A dor que não pode ser apagada nem com três troféus
Ah, futebol, aquele esporte maravilhoso onde ganhar três campeonatos seguidos não é consolo quando se perde um. Não é ótimo? Álvaro Fidalgo, o médio espanhol que se tornou a alma (e possivelmente o terapeuta não remunerado) da América, disse claramente: “Esta derrota dói como se não tivéssemos ganho nada”. Uau, que alívio saber que os títulos anteriores valem o mesmo que um ingresso do Monopólio agora.
A terapia de grupo das Águias
Imagine a cena: um vestiário cheio de jogadores bilionários, abraçados e chorando como se a Netflix os tivesse cancelado. Fidalgo, no seu papel de filósofo acidental, admite que “a página não vira rapidamente”. Claro, porque quando você perde uma final, o manual exige um duelo prolongado, de preferência com música dramática de fundo e ocasionais tweets emocionais dos fãs.
Mas aí vem o melhor: o jogo contra o LAFC pela passagem ao Mundial de Clubes é, segundo ele, “muito importante”. Que surpresa! Existe algo mais trivial no futebol do que a qualificação para um torneio internacional? Claro que não. E embora Fidalgo insista que “uma coisa não elimina a outra”, todos sabemos que no fundo esperam que a dor se cure magicamente com um voo para a Arábia Saudita. Spoiler: não vai funcionar.

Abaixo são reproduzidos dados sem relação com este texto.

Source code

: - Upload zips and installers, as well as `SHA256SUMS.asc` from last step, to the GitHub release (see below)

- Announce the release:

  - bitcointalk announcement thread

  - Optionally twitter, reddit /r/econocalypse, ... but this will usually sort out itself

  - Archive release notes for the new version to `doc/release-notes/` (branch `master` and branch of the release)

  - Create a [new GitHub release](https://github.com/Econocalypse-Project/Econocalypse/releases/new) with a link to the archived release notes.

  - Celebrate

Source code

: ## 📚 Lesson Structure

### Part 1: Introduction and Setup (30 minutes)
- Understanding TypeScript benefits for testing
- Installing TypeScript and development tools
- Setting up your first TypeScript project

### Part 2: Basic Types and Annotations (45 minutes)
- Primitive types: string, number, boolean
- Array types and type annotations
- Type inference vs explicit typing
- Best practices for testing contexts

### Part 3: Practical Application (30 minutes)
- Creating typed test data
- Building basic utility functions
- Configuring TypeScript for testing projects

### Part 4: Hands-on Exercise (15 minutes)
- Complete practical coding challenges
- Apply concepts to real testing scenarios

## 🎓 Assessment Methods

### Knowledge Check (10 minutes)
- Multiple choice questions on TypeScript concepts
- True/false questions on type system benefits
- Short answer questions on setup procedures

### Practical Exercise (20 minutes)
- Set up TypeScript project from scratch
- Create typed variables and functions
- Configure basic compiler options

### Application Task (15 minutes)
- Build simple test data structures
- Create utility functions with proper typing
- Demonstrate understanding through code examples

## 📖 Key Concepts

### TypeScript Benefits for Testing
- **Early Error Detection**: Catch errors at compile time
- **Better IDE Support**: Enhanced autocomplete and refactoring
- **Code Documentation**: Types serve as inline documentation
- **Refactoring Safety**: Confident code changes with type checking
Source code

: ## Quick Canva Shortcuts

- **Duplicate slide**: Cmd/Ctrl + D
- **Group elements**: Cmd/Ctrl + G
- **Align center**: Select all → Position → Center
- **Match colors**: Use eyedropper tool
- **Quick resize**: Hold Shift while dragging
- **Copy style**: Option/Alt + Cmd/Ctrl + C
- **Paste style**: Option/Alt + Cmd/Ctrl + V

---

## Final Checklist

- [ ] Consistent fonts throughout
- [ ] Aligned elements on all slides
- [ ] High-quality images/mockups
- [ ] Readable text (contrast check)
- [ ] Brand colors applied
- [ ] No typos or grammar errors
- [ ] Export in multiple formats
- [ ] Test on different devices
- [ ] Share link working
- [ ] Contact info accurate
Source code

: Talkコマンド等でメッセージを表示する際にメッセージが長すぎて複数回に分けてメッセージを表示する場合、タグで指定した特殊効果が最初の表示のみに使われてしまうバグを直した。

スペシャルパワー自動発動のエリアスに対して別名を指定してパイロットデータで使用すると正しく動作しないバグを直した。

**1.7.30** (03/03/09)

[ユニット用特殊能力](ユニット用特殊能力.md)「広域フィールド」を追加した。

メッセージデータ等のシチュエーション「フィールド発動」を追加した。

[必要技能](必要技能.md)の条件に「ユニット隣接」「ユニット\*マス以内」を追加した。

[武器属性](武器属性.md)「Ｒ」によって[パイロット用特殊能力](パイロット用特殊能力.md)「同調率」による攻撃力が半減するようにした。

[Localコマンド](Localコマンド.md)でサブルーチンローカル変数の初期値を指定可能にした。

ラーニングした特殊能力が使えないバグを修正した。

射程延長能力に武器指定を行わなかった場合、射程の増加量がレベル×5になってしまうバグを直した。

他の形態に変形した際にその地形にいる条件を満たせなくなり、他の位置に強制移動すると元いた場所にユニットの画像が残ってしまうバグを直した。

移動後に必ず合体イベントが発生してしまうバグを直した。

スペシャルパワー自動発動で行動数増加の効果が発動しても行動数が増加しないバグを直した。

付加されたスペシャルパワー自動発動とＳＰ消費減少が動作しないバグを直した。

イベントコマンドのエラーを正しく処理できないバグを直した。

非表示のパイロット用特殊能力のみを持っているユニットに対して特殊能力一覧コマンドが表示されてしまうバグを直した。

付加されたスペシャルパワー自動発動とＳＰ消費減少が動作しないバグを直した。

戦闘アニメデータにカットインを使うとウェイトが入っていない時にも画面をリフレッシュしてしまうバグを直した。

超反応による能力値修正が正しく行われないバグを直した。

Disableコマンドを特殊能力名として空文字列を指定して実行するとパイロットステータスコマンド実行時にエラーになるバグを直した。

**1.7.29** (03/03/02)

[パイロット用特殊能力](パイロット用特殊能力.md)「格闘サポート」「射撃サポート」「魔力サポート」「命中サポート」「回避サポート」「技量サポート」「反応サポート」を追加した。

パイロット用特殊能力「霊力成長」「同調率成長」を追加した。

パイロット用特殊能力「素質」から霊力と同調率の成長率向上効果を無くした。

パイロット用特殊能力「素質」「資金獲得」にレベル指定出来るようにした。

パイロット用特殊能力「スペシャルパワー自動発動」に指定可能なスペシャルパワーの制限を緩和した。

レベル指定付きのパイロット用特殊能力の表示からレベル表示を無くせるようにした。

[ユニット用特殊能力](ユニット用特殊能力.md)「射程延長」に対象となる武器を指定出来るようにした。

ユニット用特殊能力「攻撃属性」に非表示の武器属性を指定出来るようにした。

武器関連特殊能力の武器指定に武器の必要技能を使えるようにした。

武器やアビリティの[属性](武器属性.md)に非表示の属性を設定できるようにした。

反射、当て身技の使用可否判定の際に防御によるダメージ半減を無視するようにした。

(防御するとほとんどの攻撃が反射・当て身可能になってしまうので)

“Foi um dos momentos mais complicados desde que cheguei aqui”, confessou o espanhol, provavelmente olhando para o nada como se estivesse em uma novela. E questiona-se: pior do que perder uma final? Talvez apenas comparável a ficar sem abacate no café da manhã. Mas ei, o drama faz parte do DNA americanista, então seja bem-vindo ao programa.
Os fãs, aqueles cúmplices sentimentais
Os torcedores, aqueles seres que oscilam entre o amor incondicional e a raiva excessiva em questão de segundos, também estão “ferrados”, segundo Fidalgo. Mas não se preocupe, pois o jogador garante que está orgulhoso. Sobre o quê? Perder, é claro. Ou melhor, chegar a quatro finais seguidas, o que, no mundo do futebol, é como receber um troféu de participação. Que lindo!
Claro que o ibérico agradeceu o apoio com a elegância de um político numa campanha: “Agradecemos todo o vosso apoio e por nos agradecerem por estas quatro finais”. Quantas equipes podem se orgulhar de perder com tanta classe? Poucos, muito poucos.
Então aí está: América, entre lágrimas e sorrisos forçados, tentando transformar a dor em motivação. Isso funcionará? Quem sabe. Mas enquanto isso, todos podemos desfrutar do espetáculo tragicômico que só o futebol sabe oferecer.